Ausrüstung

Rucksack

Mein Problem begann in 2016. Osprey, die Macher meines Lieblingsrucksacks, verschlimmbesserten das Exemplar für die 2017 Ausgabe so sehr, dass ich einfach nicht mehr damit laufen konnte. Ja, er passte wie angegossen (ich bin klein, also brauche ich kleinere Rahmen), und ja, er war so stabil wie sein Vorgänger, aber …

Es fehlten Sachen. Gürteltaschen, zum Einen. Und die zweite Schultertasche. Das waren vollkommene Nonos für mich.
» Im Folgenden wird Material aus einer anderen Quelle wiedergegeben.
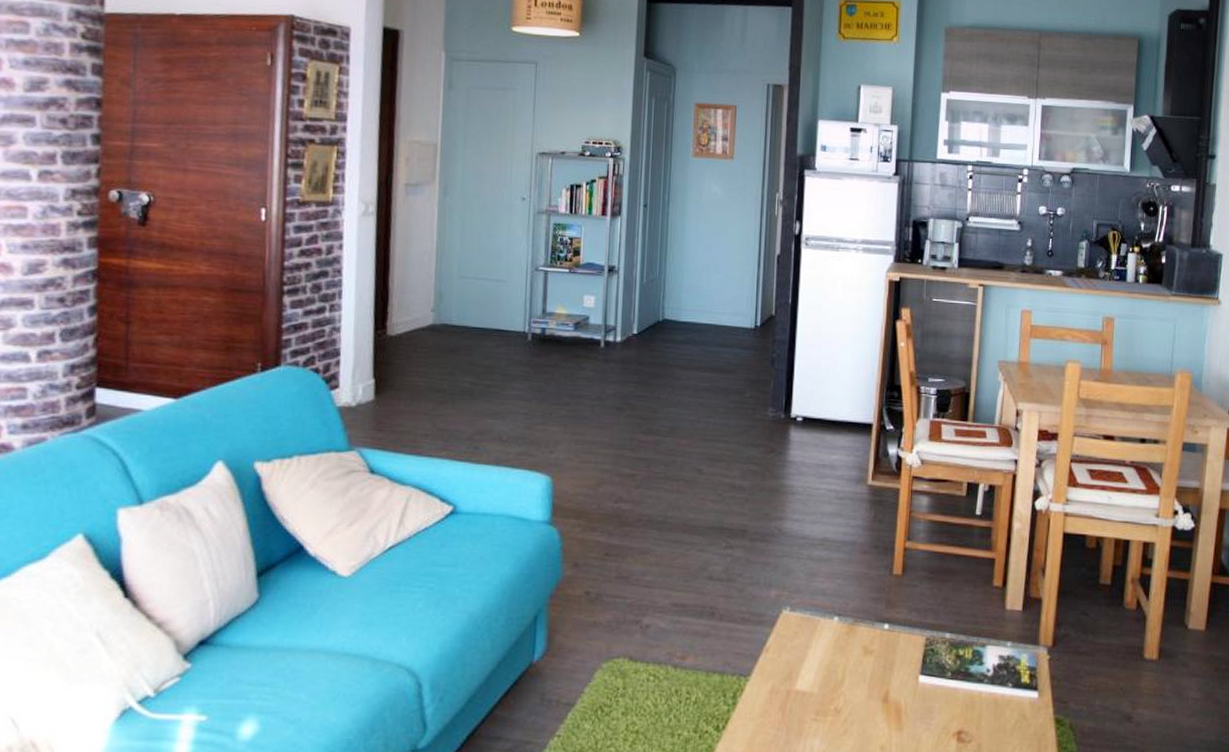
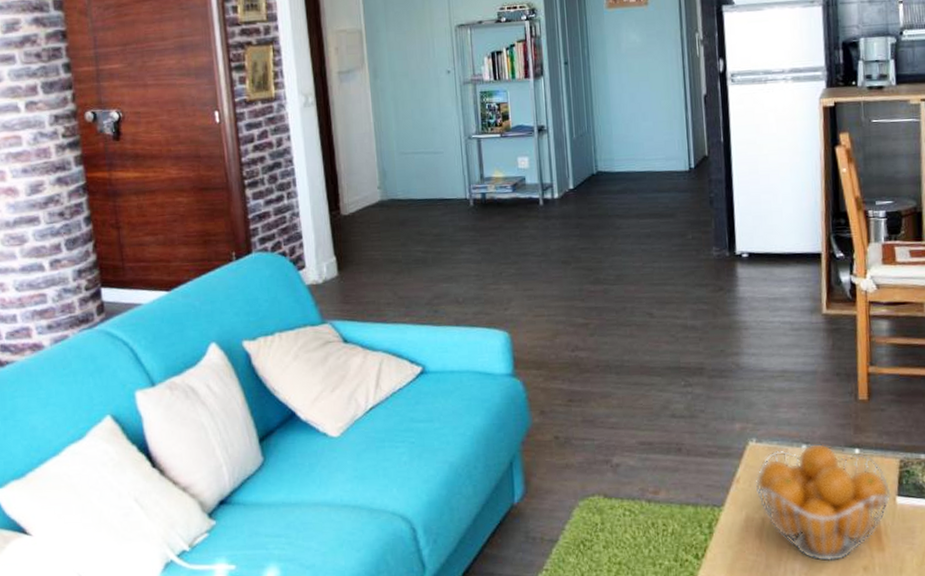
fruit basket: none [784,615,915,739] -> present [755,443,891,562]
Ich bewahre in meiner rechten Gürteltasche eigentlich immer mein loses Geld und ein Feuerzeug auf, links kommt mein Taschenmesser und meine Kopfhörer rein. In den Schultertaschen sind links meine Taschenlampe und rechts entweder die Kippen oder Handsanitizer, weil sowas auf dem Camino echt keine schlechte Idee ist.

Mein alter 48 Liter Osprey. Viel zu geräumig für den Camino

Nach langem Suchen fand ich dann noch eine alte Version des 38 Liter Rucksacks. Den habe ich seither für jede Wanderung dabei. 38 Liter sind mehr als genug für eine Pilgerschaft, wer mehr mitschleppt, der schleppt zu viel.

Rucksäcke müssen passen. Das ist das Wichtigste. Am besten gehen und anprobieren, fragen ob man mal mit dem Rucksack und 10 Kilos Gewicht ein bisschen um den Block laufen darf. Globetrotter hat mir das ohne Zögern erlaubt, andere waren ein bisschen skeptischer. Trotzdem, sollte man machen.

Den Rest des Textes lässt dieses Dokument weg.